Restriction of dietary protein, namely, tyrosine and phenylalanine, is controversial. Although it can lower HGA excretion, long-term effects have not been studied. Dietary compliance is also very difficult and may risk nutritional deficiencies [30].

Outcomes

While ochronosis is not known to reduce life expectancy, major comorbidities regarding arthritis, cardiovascular sequelae, and skin pigmentation severely impact the quality of life of patients starting in the 3rd decade of life [33]. Recognizing the disease and distinguishing it from other inflammatory and non-inflammatory forms of arthritis are important to identify patients for treatment options directed toward this specific metabolic pathway.
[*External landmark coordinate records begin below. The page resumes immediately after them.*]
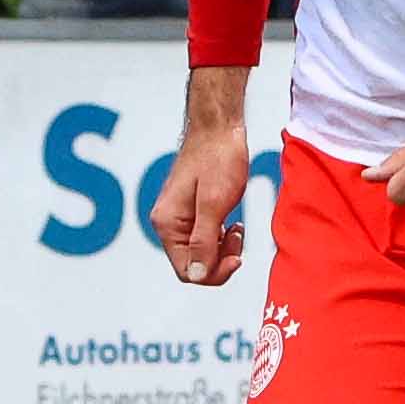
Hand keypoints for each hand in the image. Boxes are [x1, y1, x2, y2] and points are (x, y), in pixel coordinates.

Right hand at [154, 68, 254, 284]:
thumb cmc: (218, 160)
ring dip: (222, 249)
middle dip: (219, 259)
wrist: (220, 129)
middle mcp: (167, 224)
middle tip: (238, 235)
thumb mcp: (213, 204)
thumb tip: (196, 274)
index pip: (187, 271)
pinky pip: (204, 239)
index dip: (214, 272)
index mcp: (167, 224)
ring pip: (200, 253)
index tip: (237, 256)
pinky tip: (232, 222)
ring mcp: (178, 218)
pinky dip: (221, 238)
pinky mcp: (190, 211)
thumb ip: (203, 242)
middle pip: (193, 265)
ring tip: (237, 227)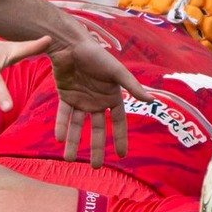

With an understanding of the metabolic pathways, availability of genetic testing, and new treatments being investigated, major debilitating comorbidities can hopefully be prevented down the road.

Conclusion

  • Ochronosis/alkaptonuria is an autosomal recessive mutation resulting in a deficiency of homogentisate 1,2-dioxygenase, leading to an accumulation of HGA.

  • While alkaptonuria can be present at birth, other symptoms of skin discoloration, progressive arthritis, and valvular heart disease occur after age 20 due to ochronotic pigment deposition.

  • Ochronosis frequently involves the spine and can mimic ankylosing spondylitis radiographically and clinically but spares the sacroiliac joint.

  • Nitisinone reduces serum and urine HGA concentrations and may be a therapy to treat patients with hereditary ochronosis/alkaptonuria; thus, correctly distinguishing this metabolic disease from seronegative spondyloarthropathy, osteoarthritis, and exogenous ochronosis is important for practitioners to recognize.